President Museveni this week issued a statement on “Election Rigging in Uganda, 1961-2014”.
He recounted, in detail, rigging in the 1961 and 1962 elections, outlined improvements since, and then, clearly upset by the NRM’s loss in the Luweero Woman MP by-election and others before it, bemoaned what he claimed was rigging by the Opposition.
“We are back to 1961, 1962, 1980,” the President lamented, “…elements from the Opposition, totally lacking in ideology or mission other than thirst for power and money, engage in rigging where the NRM vigilance goes down.”
Mr Museveni’s statement is remarkable, not for the claims it makes, but for the author’s ability to recall electoral fraud from 50 years ago, when he was neither a voter nor a candidate, while ignoring or forgetting the rigging in the four elections since 1996 where he was a candidate and a beneficiary.
Without getting into any detail, a few examples:
Mr Museveni says the late Eriya Kategaya voted, not once, but eight times in the 1961/62 elections despite being under-age.
In 1996, school children in many parts of the country, but particularly in western Uganda, were bussed to polling stations, given as many ballot papers as they wanted, and asked to vote in favour of candidate Museveni.

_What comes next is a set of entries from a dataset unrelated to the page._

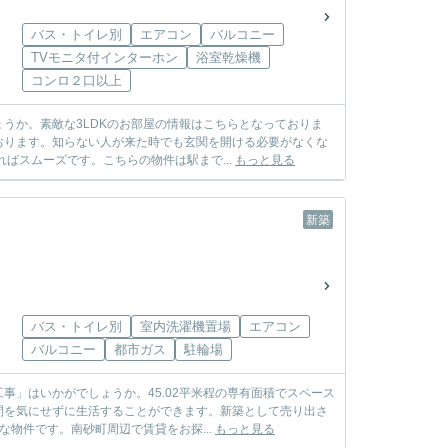
バス・トイレ別
エアコン
バルコニー
TVモニタ付インターホン
浴室乾燥機
コンロ２口以上
うか。素敵な3LDKのお部屋の情報はこちらとなっておりま
おります。知らない人が来た時でも玄関を開ける必要がなくな
ばスムーズです。こちらの物件は駅まで...
もっと見る
新築
バス・トイレ別
室内洗濯機置場
エアコン
バルコニー
都市ガス
駐輪場
」はいかがでしょうか。45.02平米程の専有面積でスペース
間を気にせずに生活することができます。新築として売り出さ
物件です。南砂町周辺で賃貸をお探...
もっと見る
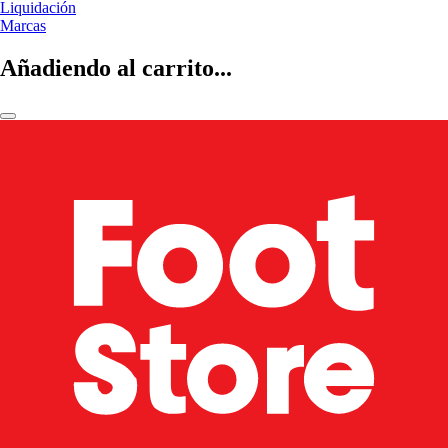
Liquidación
Marcas
Añadiendo al carrito...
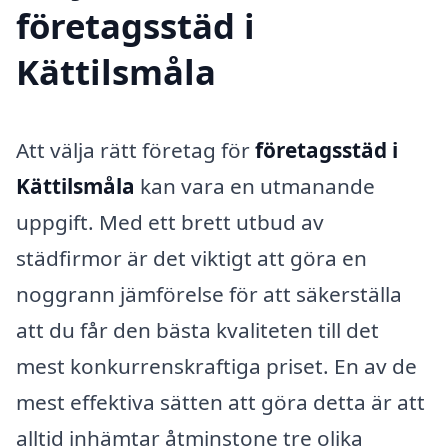
företagsstäd i
Kättilsmåla
Att välja rätt företag för
företagsstäd i
Kättilsmåla
kan vara en utmanande
uppgift. Med ett brett utbud av
städfirmor är det viktigt att göra en
noggrann jämförelse för att säkerställa
att du får den bästa kvaliteten till det
mest konkurrenskraftiga priset. En av de
mest effektiva sätten att göra detta är att
alltid inhämtar åtminstone tre olika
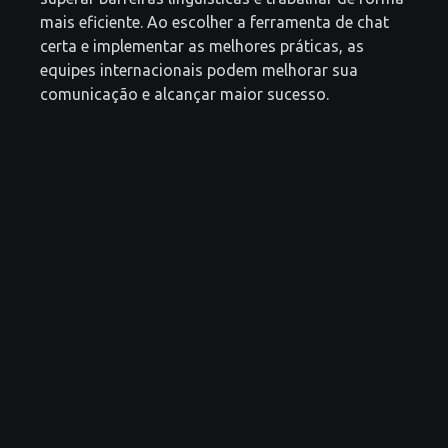
mais eficiente. Ao escolher a ferramenta de chat
certa e implementar as melhores práticas, as
equipes internacionais podem melhorar sua
comunicação e alcançar maior sucesso.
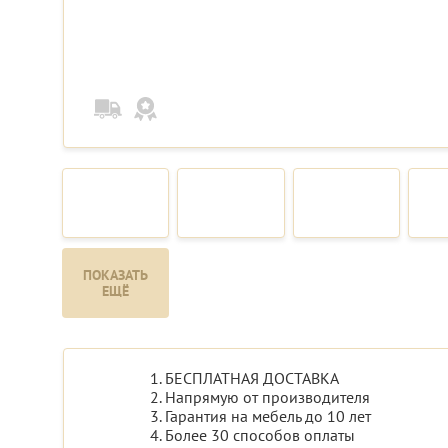
ПОКАЗАТЬ
ЕЩЁ
1. БЕСПЛАТНАЯ ДОСТАВКА
2. Напрямую от производителя
3. Гарантия на мебель до 10 лет
4. Более 30 способов оплаты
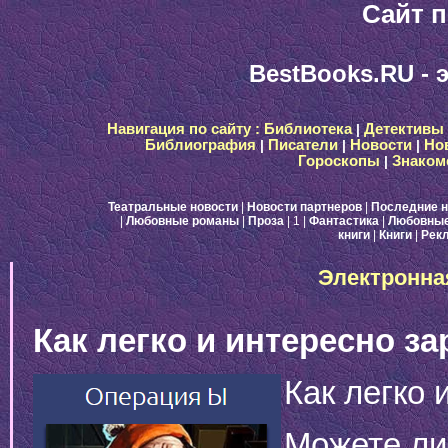
Сайт п
BestBooks.RU - 
Навигация по сайту :
Библиотека
|
Детективы
Библиография
|
Писатели
|
Новости
|
Но
Гороскопы
|
Знаком
Театральные новости
|
Новости партнеров
|
Последние н
|
Любовные романы
|
Проза
| 1
|
Фантастика
|
Любовные
книги
|
Книги
|
Рек
Электронна
Как легко и интересно за
Как легко 
Можете ли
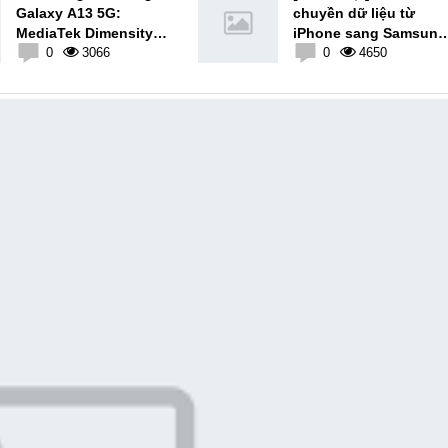
Galaxy A13 5G:
chuyền dữ liệu từ
MediaTek Dimensity
iPhone sang Samsung
700, giá 5.7 triệu đồng
0
3066
đơn giản cho mọi
0
4650
người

In 2001, officers from Mr Museveni’s own Presidential Guard Brigade under the command of Captain Ndahura stormed Rukungiri and beat up, harassed, and fired upon supporters of his rival, Kizza Besigye.
Similarly, thugs attached to Major Kakooza Mutale’s Kalangala Action Plan traversed the country in their notorious Yellow Bus beating up and intimidating Opposition supporters. Judges who considered annulling the election received intimidating telephone calls from people who must be known to Mr Museveni.
This newspaper would later tell the story of one man, part of a larger group, who was put up in a safe house in Kampala and pre-ticked so many ballot papers in favour of the incumbent, that he developed tennis elbow. Needless to say, those ballots went into cementing the result of that election.
In 2006, Museveni’s main rival, Besigye, spent 50 days in jail while the incumbent campaigned, on trumped-up charges that, court later learnt, had been concocted in State House. Widespread intimidation continued across the country.
A security operative who shot and killed Opposition supporters in broad daylight remained free for three years until this newspaper led a campaign to bring him to justice.
When he finally had his day in court, he was represented – unsuccessfully thank heavens! – by one of the most expensive lawyers in town, suggesting his legal bills were being taken care of by friends in high places.
Of course Mr Museveni would not even have been on the ballot in 2006 if MPs had not been bribed with Shs5 million each to lift presidential term limits from the Constitution.
In 2011, bribes replaced bullets as sacks of money were given out to poor peasants to buy their votes and retain the incumbent. The resulting inflation was the worst in 20 years.
Against this backdrop, it is rather rich of Mr Museveni to preach to Ugandans about electoral fraud. The President says he has been “insisting on computerised voting for almost 20 years – especially the use of electronically read thumb-print”.
Perhaps he should share with Ugandans the whereabouts of the Shs250 billion contract he offered the German firm, Mülhbauer, at State House Entebbe in March 2010?